Author Affiliations: 

1Respiratory Consultant, Northumbria Healthcare NHS Foundation Trust

Correspondence to: 

Avinash Aujayeb, Respiratory Consultant, Northumbria Healthcare NHS Foundation Trust, Northumbria Way, Cramlington, Northumberland NE23 6NZ, UK


Journal Issue: 
Volume 51: Issue 2: 2021
Cite paper as: 
J R Coll Physicians Edinb 2021; 51: 125–8



Background The pleural vent (PV) is a new drain and valve device enabling ambulatory pneumothorax management. This study analysed the characteristics and outcomes of patients with pneumothorax treated with a PV.

Methods The characteristics and outcomes of 49 patients with pneumothorax treated with a PV between 1 March 2018 and 1 February 2021 were retrospectively analysed.

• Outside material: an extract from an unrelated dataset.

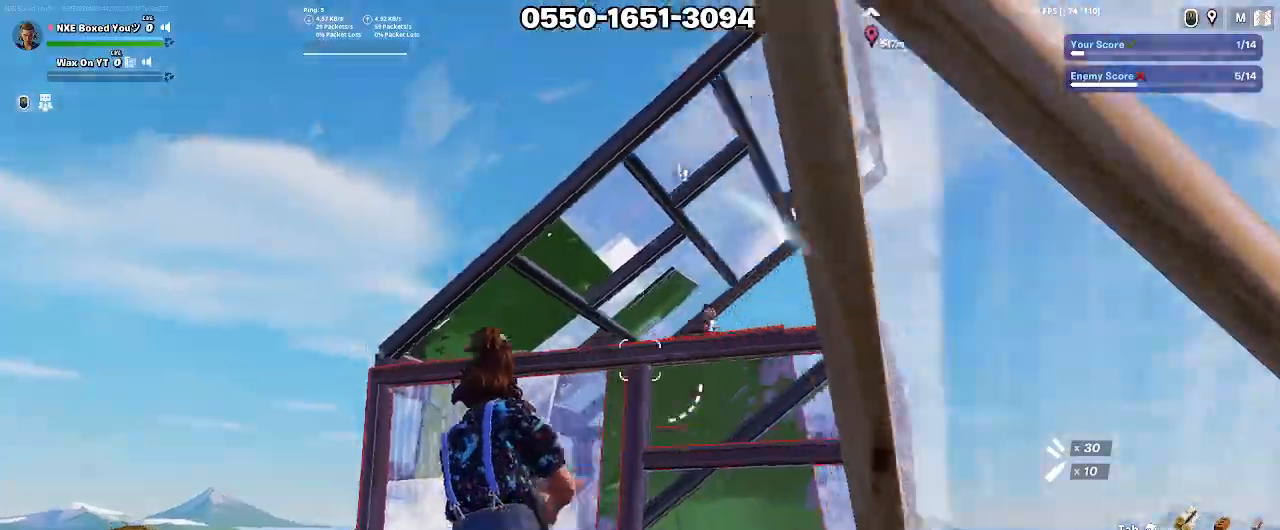
{"keys": ["a", "w", "x"], "mouse": ["left"], "events": [[233, "mouse_left", "down"], [317, "x", "down"], [350, "w", "down"], [367, "x", "up"], [417, "x", "down"]]}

Results The mean number of days the PV remained in situ for all patients was 5.6 days, range 0-25, IQR 3-7. Forty patients were managed completely in the ambulatory setting. The total number of days with the PVs in situ was 248. Approximate inpatient bed days saved are 240-320 days. Complications requiring a change in management occurred in nine (18.3%) cases.

Conclusion This single-centre study shows that ambulatory pneumothorax management with the PV is feasible and associated with inpatient bed savings. Complication rates are less than previously described.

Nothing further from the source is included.